We carried only day packs so when we knew we'd get closer the mules again at lunchtime, we carried only essential items: water (purified stream water), snacks (brought along with us from England) and extra clothing as it can be snowy at altitude. Walking poles are very useful and good boots essential for certainly not a day trek from Imlil. The walking is not so difficult and Jamal ensured that individuals maintained a leisurely pace, allowing the required time for stops, photo opportunities and scenery gazing. He also took pride and pleasure in trying to explain to us the Berber life-style. We learned a lot about their language, culture, religion, agriculture, family life - and mules!
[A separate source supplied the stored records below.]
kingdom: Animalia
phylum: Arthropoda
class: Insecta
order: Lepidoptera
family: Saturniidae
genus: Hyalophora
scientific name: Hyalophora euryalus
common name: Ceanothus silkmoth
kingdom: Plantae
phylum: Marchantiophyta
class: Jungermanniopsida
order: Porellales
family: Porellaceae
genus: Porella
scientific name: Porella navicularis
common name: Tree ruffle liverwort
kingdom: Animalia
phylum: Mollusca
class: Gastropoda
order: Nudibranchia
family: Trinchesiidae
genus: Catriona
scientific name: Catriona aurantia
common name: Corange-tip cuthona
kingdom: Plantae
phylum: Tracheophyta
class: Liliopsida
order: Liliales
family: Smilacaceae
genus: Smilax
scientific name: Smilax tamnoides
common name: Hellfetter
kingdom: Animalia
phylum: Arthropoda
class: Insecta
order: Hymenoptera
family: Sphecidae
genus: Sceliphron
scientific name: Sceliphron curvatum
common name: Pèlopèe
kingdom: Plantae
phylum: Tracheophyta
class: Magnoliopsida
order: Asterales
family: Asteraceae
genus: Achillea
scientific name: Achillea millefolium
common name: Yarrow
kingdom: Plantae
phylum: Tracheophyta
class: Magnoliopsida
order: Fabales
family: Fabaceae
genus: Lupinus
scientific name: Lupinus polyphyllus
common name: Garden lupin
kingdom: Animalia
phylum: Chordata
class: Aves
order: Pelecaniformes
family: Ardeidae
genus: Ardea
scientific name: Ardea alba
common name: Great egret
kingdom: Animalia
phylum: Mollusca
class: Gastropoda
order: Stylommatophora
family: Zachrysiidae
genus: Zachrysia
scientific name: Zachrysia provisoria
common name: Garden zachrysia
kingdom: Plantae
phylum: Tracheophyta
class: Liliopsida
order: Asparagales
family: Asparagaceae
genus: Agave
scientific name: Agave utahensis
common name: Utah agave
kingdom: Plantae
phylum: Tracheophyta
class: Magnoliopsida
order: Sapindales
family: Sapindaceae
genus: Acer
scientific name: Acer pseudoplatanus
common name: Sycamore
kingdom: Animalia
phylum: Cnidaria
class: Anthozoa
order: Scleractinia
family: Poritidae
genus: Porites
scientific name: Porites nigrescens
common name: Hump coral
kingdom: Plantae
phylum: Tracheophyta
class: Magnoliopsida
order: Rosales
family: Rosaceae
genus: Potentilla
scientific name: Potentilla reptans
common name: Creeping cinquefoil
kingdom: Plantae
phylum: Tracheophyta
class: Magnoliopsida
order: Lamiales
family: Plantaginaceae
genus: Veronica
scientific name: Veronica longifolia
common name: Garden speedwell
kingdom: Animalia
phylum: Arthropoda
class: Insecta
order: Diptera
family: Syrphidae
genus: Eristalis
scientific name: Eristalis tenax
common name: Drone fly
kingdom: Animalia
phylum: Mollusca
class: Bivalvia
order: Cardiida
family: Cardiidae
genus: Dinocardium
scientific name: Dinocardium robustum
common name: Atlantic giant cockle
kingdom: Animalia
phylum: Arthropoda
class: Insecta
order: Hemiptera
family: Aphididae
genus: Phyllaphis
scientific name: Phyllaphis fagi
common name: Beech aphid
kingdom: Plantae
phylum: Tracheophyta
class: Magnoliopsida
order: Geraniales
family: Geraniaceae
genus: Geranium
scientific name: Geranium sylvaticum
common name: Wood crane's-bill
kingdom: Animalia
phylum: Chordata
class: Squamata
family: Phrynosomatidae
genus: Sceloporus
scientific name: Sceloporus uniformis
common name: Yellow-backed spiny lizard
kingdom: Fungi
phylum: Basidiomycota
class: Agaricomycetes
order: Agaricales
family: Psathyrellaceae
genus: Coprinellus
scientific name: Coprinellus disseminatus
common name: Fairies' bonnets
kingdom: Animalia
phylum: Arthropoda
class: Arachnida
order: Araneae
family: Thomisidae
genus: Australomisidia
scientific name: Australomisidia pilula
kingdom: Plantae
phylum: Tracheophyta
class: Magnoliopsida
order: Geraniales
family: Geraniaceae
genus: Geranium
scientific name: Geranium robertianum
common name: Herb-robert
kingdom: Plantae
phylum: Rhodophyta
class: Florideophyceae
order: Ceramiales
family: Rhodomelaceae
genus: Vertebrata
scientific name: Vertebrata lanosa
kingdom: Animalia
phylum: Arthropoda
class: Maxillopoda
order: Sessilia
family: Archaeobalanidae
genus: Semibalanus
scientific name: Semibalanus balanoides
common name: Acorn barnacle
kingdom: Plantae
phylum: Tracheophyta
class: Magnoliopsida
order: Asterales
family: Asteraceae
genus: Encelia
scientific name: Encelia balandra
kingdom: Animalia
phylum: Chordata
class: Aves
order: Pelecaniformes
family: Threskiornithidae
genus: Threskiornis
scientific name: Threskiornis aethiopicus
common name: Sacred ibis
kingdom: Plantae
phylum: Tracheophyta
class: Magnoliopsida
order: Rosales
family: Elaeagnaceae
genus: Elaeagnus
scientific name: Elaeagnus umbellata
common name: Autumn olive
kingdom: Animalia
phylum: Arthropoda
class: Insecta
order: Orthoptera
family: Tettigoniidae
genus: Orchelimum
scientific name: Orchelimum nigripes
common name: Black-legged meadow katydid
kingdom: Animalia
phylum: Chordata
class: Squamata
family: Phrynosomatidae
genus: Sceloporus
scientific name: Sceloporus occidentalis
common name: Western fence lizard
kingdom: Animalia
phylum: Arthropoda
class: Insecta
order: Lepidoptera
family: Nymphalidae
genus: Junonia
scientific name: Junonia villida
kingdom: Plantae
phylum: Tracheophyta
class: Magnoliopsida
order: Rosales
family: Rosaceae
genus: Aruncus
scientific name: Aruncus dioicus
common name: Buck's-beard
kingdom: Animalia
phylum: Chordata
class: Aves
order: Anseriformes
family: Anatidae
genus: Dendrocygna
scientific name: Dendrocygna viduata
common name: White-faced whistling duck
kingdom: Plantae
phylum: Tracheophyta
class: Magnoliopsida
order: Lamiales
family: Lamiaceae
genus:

Additionally we learned that the indigenous fauna with the area includes foxes, rabbits, wild goats and squirrel, but were assured it is freezing for snakes and scorpions - a minimum of when we are there!
Many of us suffered to varying degrees with altitude sickness through the first few days. We were glad that by the time we reached the Toubkal refuge there were acclimatised, helped by almost daily climbs over passes of more than 3000m and also by camping at altitude. In the refuge we met another party of walkers who had walked up from Imlil in a day, a height gain around 1500m. They weren't experienced or very fit and were battling with sore feet and altitude sickness. They intended to climb Toubkal these morning, but because we discovered, they weren't fit or good enough together to descend.